Trends & Insights

Sage Future 2026: Driving high performance in a high-pressure environment 

Finance teams are under pressure to move faster without losing control. At Sage Future, that tension came into focus—revealing how real-time visibility, AI, and rising expectations are changing how finance operates for good.

3 min read

Finance teams are being asked to move faster—without losing control. 

That tension is shaping how the role of finance is evolving, as organizations deal with increasing complexity, real-time expectations, and growing demands for visibility and accountability. 

On the first day of Sage Future 2026 in San Francisco, that shift was front and center. Across the opening keynote and day one sessions, the focus was clear: helping finance leaders navigate uncertainty, increase visibility, and perform at a higher level in complex, fast-moving environments.

Watch the highlights from day one 

High performance is a system 

One idea came through clearly on day one: high performance isn’t a personality type. It’s a system—built on the right tools, the right data, and the right mindset working together. 

Finance leaders are no longer just expected to close the books. They’re expected to bring judgment, foresight, and leadership to decisions across the organization.  

Two forces are shaping that expectation: greater real-time visibility, and the growing role of AI in finance workflows. 

More visibility, less buffer 

Connected systems and real-time data are giving finance teams a clearer picture of what’s happening across the business—and that changes expectations. 

The New York Yankees operate across dozens of departments, with finance at the center. With Sage Intacct, their team can access shared, real-time information and provide faster answers without slowing them down.  

But that visibility also compresses the cycle. When information is available in real time, the gap between signal and action shrinks. Issues surface earlier. Decisions are expected sooner. 

AI is accelerating the shift 

AI isn’t just generating insights—it’s being embedded directly into finance workflows, helping teams move from analyzing data to acting on it. 

But new research from Sage and IDC highlights an important constraint.  

More than 70% of finance leaders say they would reject AI outputs they cannot explain—even highly accurate ones. In practice, finance professionals are spending over 12 hours a week reconstructing, validating, and defending AI-generated work. 

As Sage CEO Steve Hare highlighted in the keynote, in finance, accuracy isn’t optional. Even small errors matter. 

AI can accelerate work. It cannot remove accountability. Finance leaders are still expected to apply judgment, validate outputs, and stand behind decisions.  

The work doesn’t disappear—it shifts. More of it moves into validation, oversight, and control. 

From periodic reporting to continuous responsibility 

Traditionally, finance has been structured around fixed cycles—monthly close, quarterly reporting, year-end review. What’s emerging is different. 

As visibility increases and workflows become more connected, finance teams are moving into a more continuous operating rhythm: monitoring, validating, and responding in real time.  

That means less time processing transactions, more time managing exceptions, reviewing outputs, and making decisions on current information. 

The underlying responsibility doesn’t diminish as new technology is introduced. If anything, it becomes more important. 

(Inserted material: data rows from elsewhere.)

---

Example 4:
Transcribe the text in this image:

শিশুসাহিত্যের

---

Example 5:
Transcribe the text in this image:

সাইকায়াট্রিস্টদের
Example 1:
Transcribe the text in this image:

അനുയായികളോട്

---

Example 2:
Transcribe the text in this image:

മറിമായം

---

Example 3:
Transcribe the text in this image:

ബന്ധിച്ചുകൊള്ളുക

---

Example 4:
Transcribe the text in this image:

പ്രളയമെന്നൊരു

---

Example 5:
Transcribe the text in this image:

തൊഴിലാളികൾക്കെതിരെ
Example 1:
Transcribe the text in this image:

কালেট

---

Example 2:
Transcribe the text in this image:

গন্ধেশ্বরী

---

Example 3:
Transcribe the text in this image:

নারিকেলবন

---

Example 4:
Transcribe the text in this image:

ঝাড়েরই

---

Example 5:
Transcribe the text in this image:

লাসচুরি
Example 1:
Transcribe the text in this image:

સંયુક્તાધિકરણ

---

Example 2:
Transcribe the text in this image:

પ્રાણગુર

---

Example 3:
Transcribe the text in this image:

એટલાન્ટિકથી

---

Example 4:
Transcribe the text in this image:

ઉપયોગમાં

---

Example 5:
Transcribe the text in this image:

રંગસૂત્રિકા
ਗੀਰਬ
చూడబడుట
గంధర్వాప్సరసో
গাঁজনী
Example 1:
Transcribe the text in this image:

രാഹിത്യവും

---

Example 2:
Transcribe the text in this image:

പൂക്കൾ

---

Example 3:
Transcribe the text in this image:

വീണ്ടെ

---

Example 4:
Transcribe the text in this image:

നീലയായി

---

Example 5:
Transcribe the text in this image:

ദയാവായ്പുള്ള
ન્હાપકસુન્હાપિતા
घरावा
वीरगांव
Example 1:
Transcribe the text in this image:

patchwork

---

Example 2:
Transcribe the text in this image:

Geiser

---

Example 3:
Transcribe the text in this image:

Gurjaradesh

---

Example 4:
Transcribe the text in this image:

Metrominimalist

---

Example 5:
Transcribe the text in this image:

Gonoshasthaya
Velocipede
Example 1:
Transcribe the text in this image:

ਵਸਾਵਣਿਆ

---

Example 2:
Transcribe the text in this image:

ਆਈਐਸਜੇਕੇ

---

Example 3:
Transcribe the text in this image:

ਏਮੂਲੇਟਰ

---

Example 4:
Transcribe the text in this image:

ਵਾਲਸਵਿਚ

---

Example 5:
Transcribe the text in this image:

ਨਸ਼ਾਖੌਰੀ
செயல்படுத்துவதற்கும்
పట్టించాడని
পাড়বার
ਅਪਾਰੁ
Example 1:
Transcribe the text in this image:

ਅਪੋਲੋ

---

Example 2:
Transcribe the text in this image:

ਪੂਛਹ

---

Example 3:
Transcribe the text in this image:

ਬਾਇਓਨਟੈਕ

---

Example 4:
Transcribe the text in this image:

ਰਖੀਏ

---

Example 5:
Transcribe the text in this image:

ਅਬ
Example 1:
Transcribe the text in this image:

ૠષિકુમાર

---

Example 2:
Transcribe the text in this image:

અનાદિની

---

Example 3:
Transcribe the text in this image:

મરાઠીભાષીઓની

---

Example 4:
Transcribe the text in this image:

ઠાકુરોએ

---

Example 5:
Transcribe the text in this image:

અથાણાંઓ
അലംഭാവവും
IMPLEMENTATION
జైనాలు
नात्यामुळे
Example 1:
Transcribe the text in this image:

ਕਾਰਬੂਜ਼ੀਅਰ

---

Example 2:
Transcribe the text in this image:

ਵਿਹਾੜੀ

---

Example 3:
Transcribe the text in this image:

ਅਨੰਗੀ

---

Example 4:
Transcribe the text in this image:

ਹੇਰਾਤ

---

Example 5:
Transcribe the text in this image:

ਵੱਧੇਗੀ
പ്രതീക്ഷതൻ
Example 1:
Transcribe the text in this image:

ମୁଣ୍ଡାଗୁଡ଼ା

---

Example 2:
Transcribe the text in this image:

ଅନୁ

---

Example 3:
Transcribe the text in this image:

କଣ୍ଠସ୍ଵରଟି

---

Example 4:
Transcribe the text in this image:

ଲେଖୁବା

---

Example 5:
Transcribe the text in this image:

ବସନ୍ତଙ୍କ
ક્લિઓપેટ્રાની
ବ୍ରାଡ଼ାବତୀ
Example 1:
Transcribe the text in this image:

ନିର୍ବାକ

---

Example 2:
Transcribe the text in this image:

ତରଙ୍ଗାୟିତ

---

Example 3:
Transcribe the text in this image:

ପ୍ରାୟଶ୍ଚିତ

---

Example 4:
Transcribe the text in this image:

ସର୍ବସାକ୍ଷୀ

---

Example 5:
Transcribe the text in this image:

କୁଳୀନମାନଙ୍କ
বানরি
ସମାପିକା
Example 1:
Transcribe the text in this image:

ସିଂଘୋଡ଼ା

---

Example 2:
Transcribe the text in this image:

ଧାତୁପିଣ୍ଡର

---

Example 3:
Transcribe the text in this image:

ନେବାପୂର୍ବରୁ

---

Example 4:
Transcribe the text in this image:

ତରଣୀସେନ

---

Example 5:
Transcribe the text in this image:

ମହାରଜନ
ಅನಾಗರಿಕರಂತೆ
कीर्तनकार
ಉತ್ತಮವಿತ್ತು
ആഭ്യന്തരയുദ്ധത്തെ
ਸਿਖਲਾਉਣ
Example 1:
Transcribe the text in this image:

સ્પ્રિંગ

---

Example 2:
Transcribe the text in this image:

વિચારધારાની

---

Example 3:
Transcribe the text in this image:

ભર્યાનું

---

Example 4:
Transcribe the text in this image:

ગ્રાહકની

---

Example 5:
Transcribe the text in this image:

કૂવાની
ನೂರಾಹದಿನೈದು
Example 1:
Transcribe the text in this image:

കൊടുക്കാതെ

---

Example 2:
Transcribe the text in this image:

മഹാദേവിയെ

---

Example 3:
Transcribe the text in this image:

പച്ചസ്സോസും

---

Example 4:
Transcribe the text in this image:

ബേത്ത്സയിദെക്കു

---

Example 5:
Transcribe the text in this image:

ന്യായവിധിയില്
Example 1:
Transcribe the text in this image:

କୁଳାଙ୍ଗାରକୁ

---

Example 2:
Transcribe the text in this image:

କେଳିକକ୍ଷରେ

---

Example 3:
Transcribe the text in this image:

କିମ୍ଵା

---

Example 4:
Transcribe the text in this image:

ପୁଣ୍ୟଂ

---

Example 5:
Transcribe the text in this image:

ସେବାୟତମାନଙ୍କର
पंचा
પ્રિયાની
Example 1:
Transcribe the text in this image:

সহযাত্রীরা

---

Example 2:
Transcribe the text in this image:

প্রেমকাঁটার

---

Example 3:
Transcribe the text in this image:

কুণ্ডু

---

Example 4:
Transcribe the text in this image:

The operating model is starting to change 

There are plenty of tools out there. But finance teams need to ask questions about how they are structured and how they work. 

AI reduces the time required for many tasks. At the same time, increased visibility and faster cycles expand the scope of responsibility.  

The result: work is more continuous, decisions are made earlier, and oversight matters more. For many organizations, existing processes weren’t designed for this pace. 

That is where the real challenge—and opportunity—sits. 

Looking ahead 

Day two goes deeper into how AI supports this shift, with a focus on trust, explainability, and control. 

We know finance teams can work more quickly. The focus is now more on effectively they can lead in a model where visibility is constant, decisions are faster, and responsibility is continuous.